WHAT IS BEING ASKED – Retype the records below, starting at the line that contains "Number of yellow flower pots: 1" and ending at the final line of the records. Keep every line unchanged.

___ MATERIALS PROVIDED ___

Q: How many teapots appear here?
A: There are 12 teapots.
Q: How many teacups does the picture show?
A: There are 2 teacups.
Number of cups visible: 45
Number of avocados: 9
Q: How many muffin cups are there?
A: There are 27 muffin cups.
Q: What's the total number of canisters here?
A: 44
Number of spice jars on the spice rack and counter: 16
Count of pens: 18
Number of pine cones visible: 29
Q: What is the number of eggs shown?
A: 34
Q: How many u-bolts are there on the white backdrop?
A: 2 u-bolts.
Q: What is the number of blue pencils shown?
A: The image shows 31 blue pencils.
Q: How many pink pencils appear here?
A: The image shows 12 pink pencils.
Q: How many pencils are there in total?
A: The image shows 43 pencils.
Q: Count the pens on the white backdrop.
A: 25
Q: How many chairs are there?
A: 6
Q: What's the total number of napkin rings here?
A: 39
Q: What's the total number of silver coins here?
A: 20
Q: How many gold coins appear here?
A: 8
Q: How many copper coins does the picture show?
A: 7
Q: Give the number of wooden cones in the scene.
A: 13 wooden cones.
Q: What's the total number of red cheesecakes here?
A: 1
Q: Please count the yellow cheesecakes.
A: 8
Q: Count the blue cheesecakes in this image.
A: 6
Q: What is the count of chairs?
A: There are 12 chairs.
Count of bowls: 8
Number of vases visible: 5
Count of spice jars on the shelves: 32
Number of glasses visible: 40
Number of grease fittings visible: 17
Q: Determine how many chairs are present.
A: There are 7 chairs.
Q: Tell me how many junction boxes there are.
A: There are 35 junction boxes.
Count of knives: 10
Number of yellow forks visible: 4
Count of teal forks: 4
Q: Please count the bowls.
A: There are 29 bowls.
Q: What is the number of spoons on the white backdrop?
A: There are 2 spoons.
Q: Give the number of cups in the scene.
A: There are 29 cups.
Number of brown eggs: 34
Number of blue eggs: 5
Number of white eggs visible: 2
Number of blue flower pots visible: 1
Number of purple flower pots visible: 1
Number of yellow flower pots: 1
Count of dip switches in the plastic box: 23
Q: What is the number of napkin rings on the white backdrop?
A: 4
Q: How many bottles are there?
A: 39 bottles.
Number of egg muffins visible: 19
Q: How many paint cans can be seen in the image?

___

RESPONSE TO THE EXERCISE –
Number of yellow flower pots: 1
Count of dip switches in the plastic box: 23
Q: What is the number of napkin rings on the white backdrop?
A: 4
Q: How many bottles are there?
A: 39 bottles.
Number of egg muffins visible: 19
Q: How many paint cans can be seen in the image?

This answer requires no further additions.